The 2D outline of the teeth was designed and the parameters (texture, color, brightness) of the smile simulation were set. The smile simulation was transferred to the patient’s mobile phone through an application (my3Shape app, 3Shape, Copenhagen, Denmark), in which she could see the before and after smile situation in one picture (Fig. 8). Finally, the retracted photo with the outline of the designed teeth was exported from the software, and was used as a guide for a digital wax-up.

2.3. Digital wax-up
For a digital wax-up, an intraoral scan was taken from the initial status of the maxillary and mandibular arches and maximum intercuspation (Trios 3 POD, 3Shape, Copenhagen, Denmark). The intraoral scans were sent to the laboratory software (Dental System, 3Shape, Copenhagen, Denmark), in which the scans and the picture with the smile design were aligned on six pairs of points. Then the desired shape of the teeth was designed on the initial scan guided by the outline of the smile design, and a 3D printed model was produced with this design (Figs. 9-10).

Data under study:
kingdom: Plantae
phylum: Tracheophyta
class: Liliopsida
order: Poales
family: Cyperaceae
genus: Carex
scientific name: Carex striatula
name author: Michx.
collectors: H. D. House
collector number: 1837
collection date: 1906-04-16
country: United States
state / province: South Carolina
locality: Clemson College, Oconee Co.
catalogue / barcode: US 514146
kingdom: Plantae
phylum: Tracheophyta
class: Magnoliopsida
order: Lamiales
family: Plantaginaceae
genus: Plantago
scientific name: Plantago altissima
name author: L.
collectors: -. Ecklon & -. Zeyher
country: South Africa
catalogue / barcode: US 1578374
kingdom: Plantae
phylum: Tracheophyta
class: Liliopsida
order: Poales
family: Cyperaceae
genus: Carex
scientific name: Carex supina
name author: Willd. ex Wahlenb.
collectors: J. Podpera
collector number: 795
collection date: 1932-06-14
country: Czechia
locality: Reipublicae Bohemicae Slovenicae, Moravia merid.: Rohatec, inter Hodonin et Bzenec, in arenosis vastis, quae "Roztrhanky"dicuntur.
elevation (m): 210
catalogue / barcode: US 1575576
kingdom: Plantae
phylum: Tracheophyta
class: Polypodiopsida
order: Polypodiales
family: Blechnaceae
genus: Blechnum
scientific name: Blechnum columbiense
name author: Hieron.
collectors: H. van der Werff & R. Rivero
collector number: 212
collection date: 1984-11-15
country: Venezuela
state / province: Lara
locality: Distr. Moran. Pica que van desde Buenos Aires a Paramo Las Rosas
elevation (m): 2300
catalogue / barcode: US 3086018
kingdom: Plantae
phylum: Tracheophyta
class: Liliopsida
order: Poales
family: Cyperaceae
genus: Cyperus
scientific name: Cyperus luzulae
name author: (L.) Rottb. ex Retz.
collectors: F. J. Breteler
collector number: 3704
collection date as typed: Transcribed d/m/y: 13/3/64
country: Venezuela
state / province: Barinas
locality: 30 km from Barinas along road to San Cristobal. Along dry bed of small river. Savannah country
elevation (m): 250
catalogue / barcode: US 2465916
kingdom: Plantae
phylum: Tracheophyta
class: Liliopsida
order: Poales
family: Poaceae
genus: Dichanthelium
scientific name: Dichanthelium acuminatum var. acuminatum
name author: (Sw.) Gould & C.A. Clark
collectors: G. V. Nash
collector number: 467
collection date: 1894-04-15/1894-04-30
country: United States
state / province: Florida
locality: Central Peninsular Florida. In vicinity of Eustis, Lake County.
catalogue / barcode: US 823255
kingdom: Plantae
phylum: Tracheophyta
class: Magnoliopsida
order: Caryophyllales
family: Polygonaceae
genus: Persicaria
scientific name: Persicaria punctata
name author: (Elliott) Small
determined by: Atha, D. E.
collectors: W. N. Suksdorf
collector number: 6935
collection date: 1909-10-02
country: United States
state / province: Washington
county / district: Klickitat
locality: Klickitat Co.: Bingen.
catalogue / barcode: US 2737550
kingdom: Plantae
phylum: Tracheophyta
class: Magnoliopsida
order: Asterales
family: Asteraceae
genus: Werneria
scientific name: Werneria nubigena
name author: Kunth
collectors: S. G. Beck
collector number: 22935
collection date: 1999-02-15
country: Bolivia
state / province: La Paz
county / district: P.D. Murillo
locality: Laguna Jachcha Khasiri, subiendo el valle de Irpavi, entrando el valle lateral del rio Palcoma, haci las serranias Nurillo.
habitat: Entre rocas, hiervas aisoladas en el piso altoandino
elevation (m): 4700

Task: Copy out, word for word, the stretch of the smile-design text from "The 2D outline" through "a digital wax-up.".

Output of the exercise:
The 2D outline of the teeth was designed and the parameters (texture, color, brightness) of the smile simulation were set. The smile simulation was transferred to the patient’s mobile phone through an application (my3Shape app, 3Shape, Copenhagen, Denmark), in which she could see the before and after smile situation in one picture (Fig. 8). Finally, the retracted photo with the outline of the designed teeth was exported from the software, and was used as a guide for a digital wax-up.